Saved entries

····················

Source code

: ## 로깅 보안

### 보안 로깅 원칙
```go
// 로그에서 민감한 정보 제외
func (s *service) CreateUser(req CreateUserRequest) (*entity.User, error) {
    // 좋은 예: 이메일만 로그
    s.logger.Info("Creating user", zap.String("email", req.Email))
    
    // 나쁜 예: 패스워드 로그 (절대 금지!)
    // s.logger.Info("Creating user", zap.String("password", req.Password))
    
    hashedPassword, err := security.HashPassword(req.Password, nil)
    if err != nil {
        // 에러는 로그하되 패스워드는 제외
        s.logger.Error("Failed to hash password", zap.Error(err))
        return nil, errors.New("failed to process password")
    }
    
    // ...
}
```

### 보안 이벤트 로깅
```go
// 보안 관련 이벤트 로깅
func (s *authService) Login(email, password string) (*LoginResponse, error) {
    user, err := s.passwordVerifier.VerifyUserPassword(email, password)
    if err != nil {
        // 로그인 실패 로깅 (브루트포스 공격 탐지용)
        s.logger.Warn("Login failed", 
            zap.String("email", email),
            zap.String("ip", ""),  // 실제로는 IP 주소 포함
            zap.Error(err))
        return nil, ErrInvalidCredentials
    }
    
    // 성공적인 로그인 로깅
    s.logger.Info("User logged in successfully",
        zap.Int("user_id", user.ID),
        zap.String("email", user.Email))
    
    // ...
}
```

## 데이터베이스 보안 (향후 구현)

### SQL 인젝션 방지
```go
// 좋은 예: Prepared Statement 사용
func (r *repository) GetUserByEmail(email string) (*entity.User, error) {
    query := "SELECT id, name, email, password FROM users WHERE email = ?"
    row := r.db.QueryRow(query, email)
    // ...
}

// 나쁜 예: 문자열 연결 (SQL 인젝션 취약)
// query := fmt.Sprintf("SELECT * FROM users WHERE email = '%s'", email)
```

····················

[Problem statement]:
What lines above contain the word "users"? Please copy each one.

[Task result]:
    query := "SELECT id, name, email, password FROM users WHERE email = ?"
// query := fmt.Sprintf("SELECT * FROM users WHERE email = '%s'", email)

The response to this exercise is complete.